А бумага, которую Лобанов показывал мне ночью, с нумером, с печатью и с подписью шкипера, значит вовсе не то, что на ней написано. Стало быть, у меня в руках наконец факт, а не догадка. И с ним я нынче же вернусь к капитану.
— Благодарю вас, Александр Иванович.
— Полноте, — Гардинг поднялся проводить. — Заходите, покуда стоите. У меня тут по-русски говорить не с кем.
Мы дошли до двери. Он взялся за ручку и вдруг остановился.
— Да, — сказал он. — Совсем забыл. А ответ вы привезли?
— Какой ответ? — обернулся я.
Я сказал это прежде, чем успел подумать. И понял, что сказал не то, ровно в ту секунду, когда слова уже вышли.
Гардинг не двинулся. Лицо у него осталось таким же приветливым, и рука на ручке двери не шевельнулась. Только что-то в нём переменилось так, что я это увидел, а назвать не смог.
— Ответ, — повторил он мягко. — Который я жду восьмой день. Который должен был прийти с вашим судном. И за которым я послал ещё в понедельник.

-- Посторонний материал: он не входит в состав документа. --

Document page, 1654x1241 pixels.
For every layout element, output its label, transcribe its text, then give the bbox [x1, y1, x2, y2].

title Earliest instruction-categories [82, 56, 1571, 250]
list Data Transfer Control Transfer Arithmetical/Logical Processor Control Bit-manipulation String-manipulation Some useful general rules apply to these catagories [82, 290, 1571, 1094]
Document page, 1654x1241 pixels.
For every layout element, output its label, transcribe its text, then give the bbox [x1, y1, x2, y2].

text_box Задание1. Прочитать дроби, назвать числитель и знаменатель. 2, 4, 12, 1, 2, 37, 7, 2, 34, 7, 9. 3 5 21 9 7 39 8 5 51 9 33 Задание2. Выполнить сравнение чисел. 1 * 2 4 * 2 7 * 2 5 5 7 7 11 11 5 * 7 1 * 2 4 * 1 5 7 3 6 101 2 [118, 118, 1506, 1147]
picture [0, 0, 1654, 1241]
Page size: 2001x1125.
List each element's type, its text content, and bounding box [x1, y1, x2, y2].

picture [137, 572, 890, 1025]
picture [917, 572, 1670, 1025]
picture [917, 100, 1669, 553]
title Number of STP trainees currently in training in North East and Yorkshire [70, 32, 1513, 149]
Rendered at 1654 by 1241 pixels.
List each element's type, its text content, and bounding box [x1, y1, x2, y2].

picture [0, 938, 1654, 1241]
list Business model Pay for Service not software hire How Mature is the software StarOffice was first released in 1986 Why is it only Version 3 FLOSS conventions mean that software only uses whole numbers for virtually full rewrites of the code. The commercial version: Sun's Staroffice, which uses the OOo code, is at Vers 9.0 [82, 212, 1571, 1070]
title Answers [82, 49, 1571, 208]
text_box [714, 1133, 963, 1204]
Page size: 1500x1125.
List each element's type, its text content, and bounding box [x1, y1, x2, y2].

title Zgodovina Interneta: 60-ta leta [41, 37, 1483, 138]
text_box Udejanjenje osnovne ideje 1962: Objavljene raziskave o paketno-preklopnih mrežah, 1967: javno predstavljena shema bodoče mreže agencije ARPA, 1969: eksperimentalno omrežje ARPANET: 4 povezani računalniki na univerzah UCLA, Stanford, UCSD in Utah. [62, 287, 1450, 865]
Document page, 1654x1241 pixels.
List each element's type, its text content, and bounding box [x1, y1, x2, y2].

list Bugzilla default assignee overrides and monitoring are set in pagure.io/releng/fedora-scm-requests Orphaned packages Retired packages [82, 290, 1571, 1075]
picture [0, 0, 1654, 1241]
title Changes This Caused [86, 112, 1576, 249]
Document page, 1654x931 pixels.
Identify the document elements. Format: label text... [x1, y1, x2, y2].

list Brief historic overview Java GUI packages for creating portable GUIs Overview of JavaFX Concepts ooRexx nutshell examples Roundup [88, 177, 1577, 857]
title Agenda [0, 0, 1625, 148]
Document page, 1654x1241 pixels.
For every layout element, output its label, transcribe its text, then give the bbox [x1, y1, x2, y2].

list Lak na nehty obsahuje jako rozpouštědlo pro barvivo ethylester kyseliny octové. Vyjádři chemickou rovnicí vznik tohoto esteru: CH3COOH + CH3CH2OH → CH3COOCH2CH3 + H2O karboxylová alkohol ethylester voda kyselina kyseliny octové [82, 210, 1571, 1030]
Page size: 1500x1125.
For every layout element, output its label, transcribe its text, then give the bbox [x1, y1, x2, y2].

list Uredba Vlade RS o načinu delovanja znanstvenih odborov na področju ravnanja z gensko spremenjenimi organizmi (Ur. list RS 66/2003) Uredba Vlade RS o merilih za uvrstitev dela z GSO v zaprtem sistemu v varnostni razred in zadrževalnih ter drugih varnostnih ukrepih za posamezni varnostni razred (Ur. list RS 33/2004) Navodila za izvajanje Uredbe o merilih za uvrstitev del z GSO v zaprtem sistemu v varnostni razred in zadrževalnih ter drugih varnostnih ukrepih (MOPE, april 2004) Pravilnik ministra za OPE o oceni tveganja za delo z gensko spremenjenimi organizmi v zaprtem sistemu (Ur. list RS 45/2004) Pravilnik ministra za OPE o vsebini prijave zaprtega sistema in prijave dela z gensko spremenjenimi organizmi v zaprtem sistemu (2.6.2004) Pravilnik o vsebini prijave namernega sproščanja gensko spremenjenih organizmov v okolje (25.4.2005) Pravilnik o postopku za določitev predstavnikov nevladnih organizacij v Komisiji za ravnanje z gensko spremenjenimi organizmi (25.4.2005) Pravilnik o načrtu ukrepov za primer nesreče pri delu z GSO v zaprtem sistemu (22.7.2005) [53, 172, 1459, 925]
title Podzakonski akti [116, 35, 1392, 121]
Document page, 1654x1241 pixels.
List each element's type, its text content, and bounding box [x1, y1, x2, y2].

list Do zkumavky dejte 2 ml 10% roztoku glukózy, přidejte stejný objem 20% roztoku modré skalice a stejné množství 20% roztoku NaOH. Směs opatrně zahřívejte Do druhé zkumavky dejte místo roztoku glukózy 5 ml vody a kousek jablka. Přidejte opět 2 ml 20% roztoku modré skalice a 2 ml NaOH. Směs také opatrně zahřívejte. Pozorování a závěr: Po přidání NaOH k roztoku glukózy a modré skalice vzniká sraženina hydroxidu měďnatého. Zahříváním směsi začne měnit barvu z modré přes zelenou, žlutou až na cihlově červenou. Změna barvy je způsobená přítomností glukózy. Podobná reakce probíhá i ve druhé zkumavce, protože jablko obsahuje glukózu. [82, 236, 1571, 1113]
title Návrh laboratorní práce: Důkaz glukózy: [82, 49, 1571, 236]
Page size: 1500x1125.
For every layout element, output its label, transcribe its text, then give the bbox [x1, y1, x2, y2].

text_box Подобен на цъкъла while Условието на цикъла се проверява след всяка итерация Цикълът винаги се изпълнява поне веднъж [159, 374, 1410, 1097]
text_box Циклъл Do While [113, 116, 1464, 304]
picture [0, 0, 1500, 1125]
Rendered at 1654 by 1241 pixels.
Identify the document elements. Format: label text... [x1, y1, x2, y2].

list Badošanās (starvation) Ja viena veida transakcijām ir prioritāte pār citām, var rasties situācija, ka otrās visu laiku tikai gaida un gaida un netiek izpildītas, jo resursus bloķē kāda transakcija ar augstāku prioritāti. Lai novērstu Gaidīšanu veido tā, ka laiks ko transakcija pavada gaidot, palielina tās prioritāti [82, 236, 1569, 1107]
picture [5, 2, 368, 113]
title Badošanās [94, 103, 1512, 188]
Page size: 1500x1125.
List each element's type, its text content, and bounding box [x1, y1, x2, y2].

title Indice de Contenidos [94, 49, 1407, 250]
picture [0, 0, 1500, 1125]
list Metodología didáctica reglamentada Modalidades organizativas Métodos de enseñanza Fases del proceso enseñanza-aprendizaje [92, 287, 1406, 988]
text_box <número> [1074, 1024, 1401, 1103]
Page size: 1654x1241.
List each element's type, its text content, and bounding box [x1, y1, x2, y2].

Повисла тишина. Гардинг снял руку с двери.
— Господин Вершинин, — сказал он всё так же вежливо. — Я, признаться, был вам рад. Мне тут и вправду не с кем говорить по-русски. И может статься, что вы отсюда не уплывёте.
Я стоял и очень быстро считал. Второй этаж. Одна лестница, узкая, деревянная, и она скрипит. Окно во двор, а двор с воротами.
В городе меня не знает никто, кроме Хэйворда, а Хэйворд не знает, где я нынче. На «Камчатке» знают, что я на берегу и что вернусь через день или два, и не хватятся до завтрашнего вечера. Капитан велел ночевать на берегу, сколько понадобится. То есть я в чужой конторе, в чужом городе, и никто на свете не знает, что я тут.
— Александр Иванович, — сказал я. — Я вас не понимаю.
— Ещё как понимаете, — сказал Гардинг.
В этот момент я уже понял, что рискую не выбраться отсюда. И тут же случилось то, чего не ожидали мы оба.
Внизу грохнуло.
Что-то тяжёлое пошло по полу, коротко и зло вскрикнул приказчик, и в этот крик влез чужой голос, низкий, и сказал по-английски три слова.
Гардинг повернул голову к двери. И я увидел на его лице ровно то, что было на моём.
Мы оба не знали, что там происходит.
Но оба понимали, что внизу идёт драка.